- Exercise prompt -
Could you give all of the data below as a numbered list, skipping the blank lines and leaving out the pictures?

** Opening Given records block **

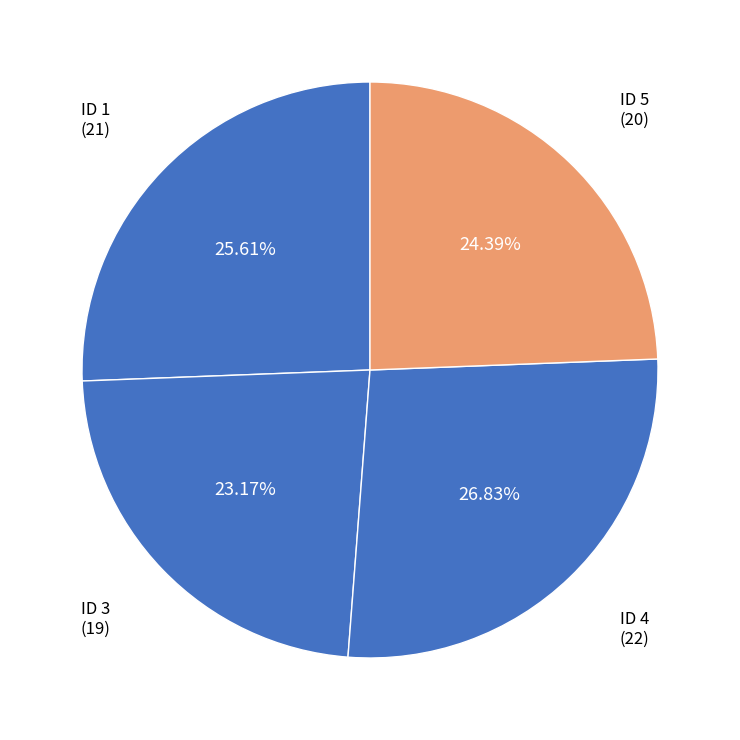

How many segments does this pie chart have?

4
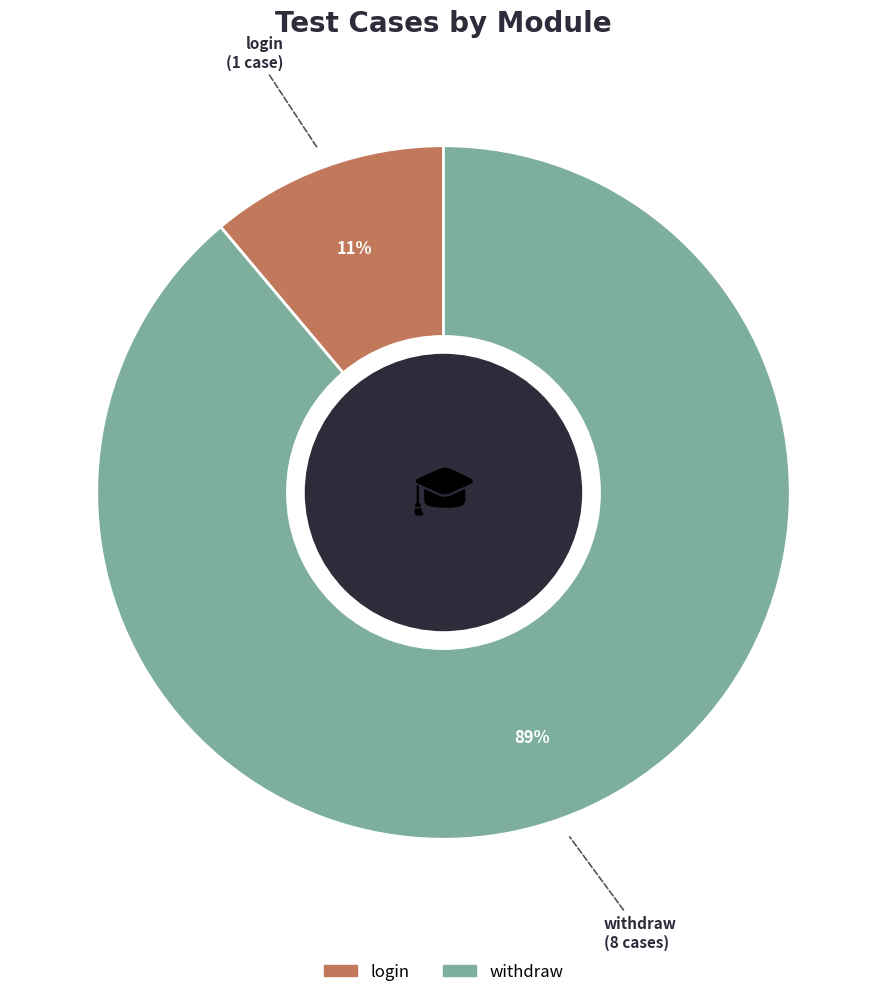

To the nearest percent, what is the difference between the largest and smallest slice percentages?

78%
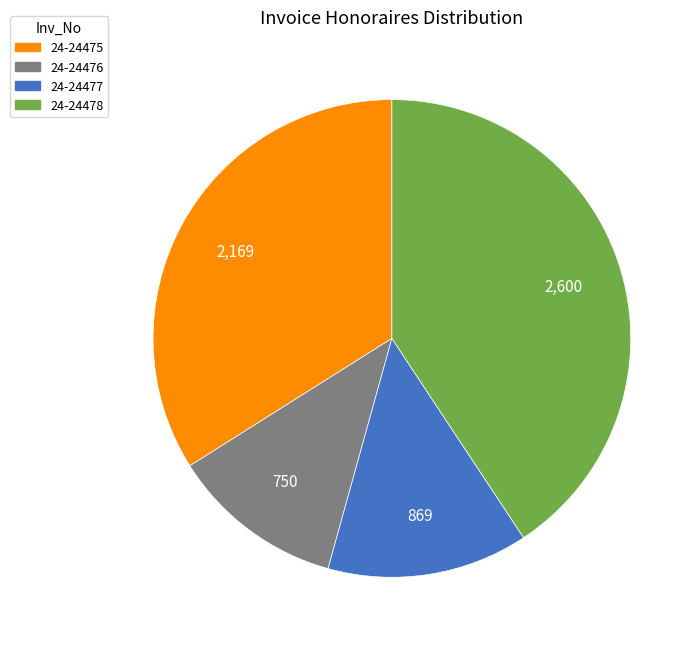

Count the number of slices in the pie.

4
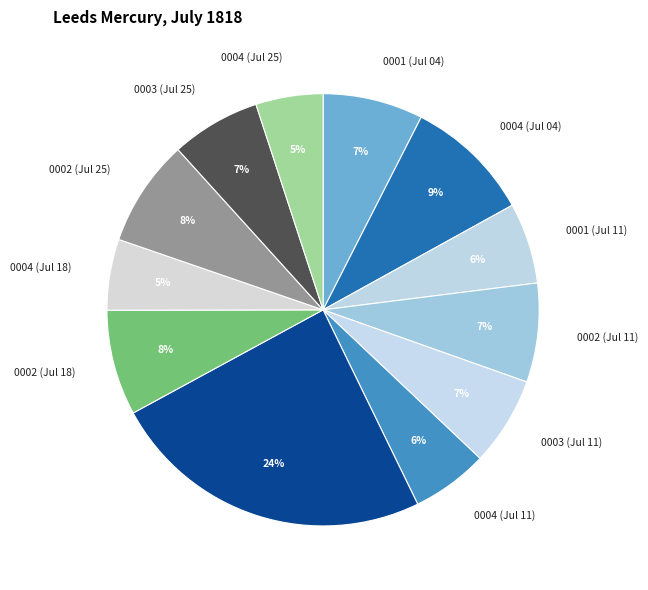

Count the number of slices in the pie.

12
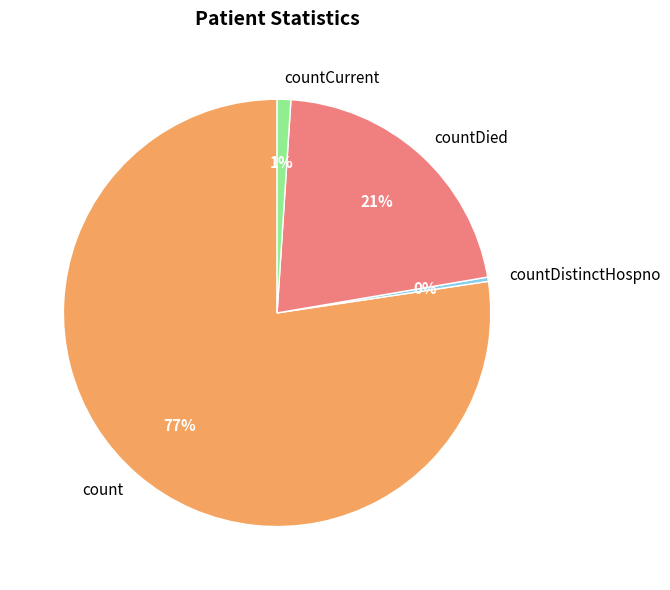

Rank the categories by value from lowest to highest.

countDistinctHospno, countCurrent, countDied, count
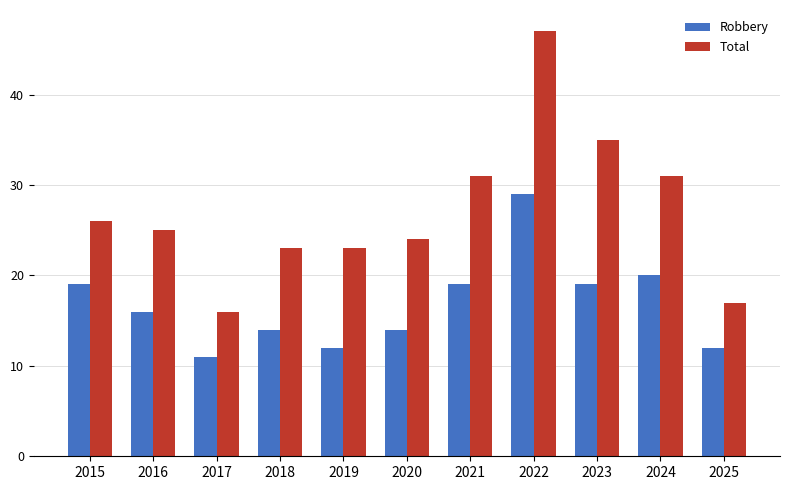

Count the number of data series in this chart.

2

** Closing Given records block **

- Response area -
1. How many segments does this pie chart have?
2. 4
3. To the nearest percent, what is the difference between the largest and smallest slice percentages?
4. 78%
5. Count the number of slices in the pie.
6. 4
7. Count the number of slices in the pie.
8. 12
9. Rank the categories by value from lowest to highest.
10. countDistinctHospno, countCurrent, countDied, count
11. Count the number of data series in this chart.
12. 2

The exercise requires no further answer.